Disorganization, Meiotic Spindle leads to Altered, Meiotic chromosome dynamics

Incorrect spindle organization refers to lack of the bipolar organization of the spindle within the cell. This bipolar organization is required to assure that chromosomes will align correctly to the metaphase plate prior to equal division between the daughter cells. Alternatively, incorrect spindle formation can lead to shorter spindle fibers and/or incorrect length of these fibers, which leads to chromosome misalignment.
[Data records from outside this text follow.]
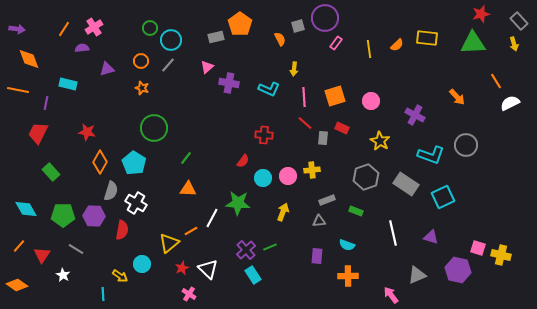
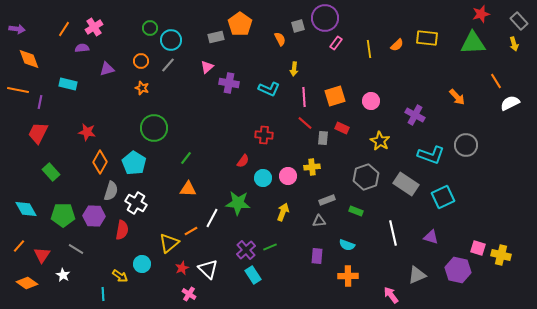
purple line at (46, 103): moved 6 px left, 1 px up
yellow cross at (312, 170): moved 3 px up
orange diamond at (17, 285): moved 10 px right, 2 px up
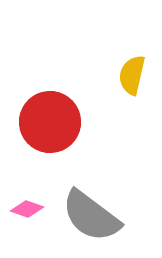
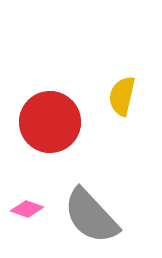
yellow semicircle: moved 10 px left, 21 px down
gray semicircle: rotated 10 degrees clockwise
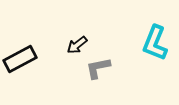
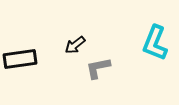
black arrow: moved 2 px left
black rectangle: rotated 20 degrees clockwise
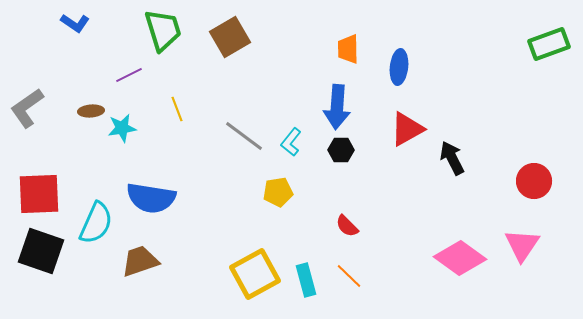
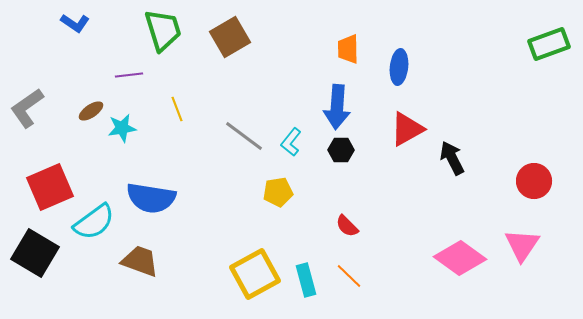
purple line: rotated 20 degrees clockwise
brown ellipse: rotated 30 degrees counterclockwise
red square: moved 11 px right, 7 px up; rotated 21 degrees counterclockwise
cyan semicircle: moved 2 px left, 1 px up; rotated 30 degrees clockwise
black square: moved 6 px left, 2 px down; rotated 12 degrees clockwise
brown trapezoid: rotated 39 degrees clockwise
In this KER, chemicals that cause spindle disorganization lead to altered meiotic chromosome dynamics. The relationship between spindle disorganization and altered chromosome dynamics can occur in both somatic and in germ cells; however, this relationship focuses on female meiotic chromosomes because of the differences in how the meiotic spindle is assembled in oocytes with respect to other cell types (i.e., lack of centrioles and dependency on microtubule organizing centers). Interestingly, some studies investigating the effects of protein deficiencies in mouse oocytes provide direct evidence of the events involved in the KER [McGuinnes et al., 2009; Ou et al., 2010; Baumann et al., 2017]. For example, targeting deletion of Bub1 in mouse oocytes caused dysregulation of spindle assembly and leads to defective chromosome congression [McGuinness et al., 2009]. After depletion of p38a in mouse oocytes, a MTCO component, aberrant spindle organization, including defective or multipolar spindles are more than 3 times more frequent than in control mice, while there is an 8-fold increase in chromosome congression defects [Ou et al., 2010]. Finally, in a study carried out using an oocyte conditional pericentrin knockout mouse model and live cell imaging, alterations in spindle size have been observed, together with delay in meiotic spindle formation following in vitro culture of cumulus-enclosed oocytes. These abnormalities were associated with a significant increase in the number of unattached kinetochores and merotelic attachments, as well as, an increase in misaligned and uncongressed chromosomes [Baumann et al., 2017].

Due to the lack of solid evidence about the response-response relationship modulating factors cannot be identified in this KER.

Although there are no inconsistent results reported, it is important to note that very few studies have measured chromosome dynamics in oocytes in general. Thus, there is a large amount of uncertainty surrounding the qualitative and quantitative association between these two endpoints.

Although this KER has only been measured in mouse oocytes, the process of meiosis, spindle formation and chromosome congression in eggs is thought to be similar across mammalian species.